The man is back!
Doctor Who certainly owes a lot to Russell T. Davies. Not only is he responsible for reviving the show that had gone off the air 16 years earlier, but Davies has been lauded for revitalising and rebranding the show for a modern audience. The older episodes certainly have their place in the hearts of fans, but the cheaper, tackier, and less cinematic Who was hardly going to appeal to 21st-century audiences.
Davies took on the task of balancing the expectations of the Doctor Who community and making the show appealing to viewers (any Whovian who has tried to explain the premise of Doctor Who to an outsider can surely empathise) and emerged triumphantly. From 2005 to his departure, Davies oversaw the rebirth of a British cultural phenomenon, with a blend of excellent characters, well-plotted drama, and a genuinely fresh take on the sci-fi genre. His reign was not infallible, of course – who could forget the bonkers Valentine’s Day special Love and Monsters – but he left behind him one of the best British TV shows of the 2000s, and a devoted fanbase hungry for more.
To say that his return, announced by the BBC in the last week of September this year, was greeted warmly by a fanbase, amongst whom many feel that the lofty expectations set by Davies have not been matched by his successors, Steven Moffat and Chris Chibnall. Even this may be something of an understatement.
It would be unfair to present the reception to Davies’ initial run as full of unanimous praise – again, see Love and Monsters – but equally, it is true that the reception to Moffat and Chibnall has been decisively much more mixed. This shift has had truly little to do with the titular character: Matt Smith, Peter Capaldi, and Jodie Whittaker, who will be stepping down along with Chibnall, have all been fantastic Doctors, but the consensus seems to be that the material that they have had to work with is not up to scratch.
Certainly, other factors must be accounted for – it is difficult to imagine Davies’ run pulling anywhere near the numbers it did if it had to compete with modern streaming services, and it is blatantly unfair to label Moffat and Chibnall as somehow ‘incompetent’. But since the show’s 50th Anniversary Special in 2013, it appears to have lost some of the whimsical charms and wonderful storytelling all but synonymous with Davies’ stint with the show.
Since then, Davies has only gone from strength to strength, with projects such as A Very English Scandal, It’s A Sin, and especially the semi-dystopian Years and Years.
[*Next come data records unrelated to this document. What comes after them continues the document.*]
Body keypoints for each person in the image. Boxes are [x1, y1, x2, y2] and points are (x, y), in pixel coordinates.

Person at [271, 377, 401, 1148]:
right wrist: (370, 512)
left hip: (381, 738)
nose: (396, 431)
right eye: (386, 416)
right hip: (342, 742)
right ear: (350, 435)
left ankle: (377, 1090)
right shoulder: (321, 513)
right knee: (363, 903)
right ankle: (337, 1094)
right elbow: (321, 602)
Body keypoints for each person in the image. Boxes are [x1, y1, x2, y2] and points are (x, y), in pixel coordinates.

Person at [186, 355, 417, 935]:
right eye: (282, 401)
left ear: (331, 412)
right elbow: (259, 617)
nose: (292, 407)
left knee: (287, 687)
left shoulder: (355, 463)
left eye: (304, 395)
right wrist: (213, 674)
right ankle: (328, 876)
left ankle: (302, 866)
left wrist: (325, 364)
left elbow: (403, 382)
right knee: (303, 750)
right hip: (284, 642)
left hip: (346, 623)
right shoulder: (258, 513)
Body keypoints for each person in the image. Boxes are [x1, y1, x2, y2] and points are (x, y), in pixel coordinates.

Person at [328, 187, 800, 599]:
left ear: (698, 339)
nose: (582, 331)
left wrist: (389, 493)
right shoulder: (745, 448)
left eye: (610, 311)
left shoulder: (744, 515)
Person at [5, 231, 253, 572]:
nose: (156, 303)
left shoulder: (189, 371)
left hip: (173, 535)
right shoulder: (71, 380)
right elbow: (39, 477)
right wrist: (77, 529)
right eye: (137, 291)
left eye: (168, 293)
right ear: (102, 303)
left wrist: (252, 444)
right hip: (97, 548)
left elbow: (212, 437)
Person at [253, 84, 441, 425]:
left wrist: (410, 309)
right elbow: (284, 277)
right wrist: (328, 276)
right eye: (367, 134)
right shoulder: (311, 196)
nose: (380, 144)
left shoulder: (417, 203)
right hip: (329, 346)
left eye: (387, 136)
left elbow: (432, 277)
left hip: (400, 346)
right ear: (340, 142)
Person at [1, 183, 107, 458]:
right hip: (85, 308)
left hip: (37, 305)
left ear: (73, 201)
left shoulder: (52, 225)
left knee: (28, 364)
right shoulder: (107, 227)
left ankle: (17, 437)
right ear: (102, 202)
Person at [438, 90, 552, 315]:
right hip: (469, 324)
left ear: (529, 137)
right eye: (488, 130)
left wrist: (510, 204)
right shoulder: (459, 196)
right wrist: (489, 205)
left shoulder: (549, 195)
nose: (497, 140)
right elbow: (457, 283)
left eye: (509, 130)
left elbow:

He has clearly not lost his touch. Moreover, Davies has openly spoken of his desire to expand the Doctor Who brand to create a Marvel-esque cinematic universe, with multiple projects happening concurrently to one another. Chibnall still has a whole season for himself to try and improve things before moving on, but Davies may be the best man to breathe new life into a story that has fast been becoming stale.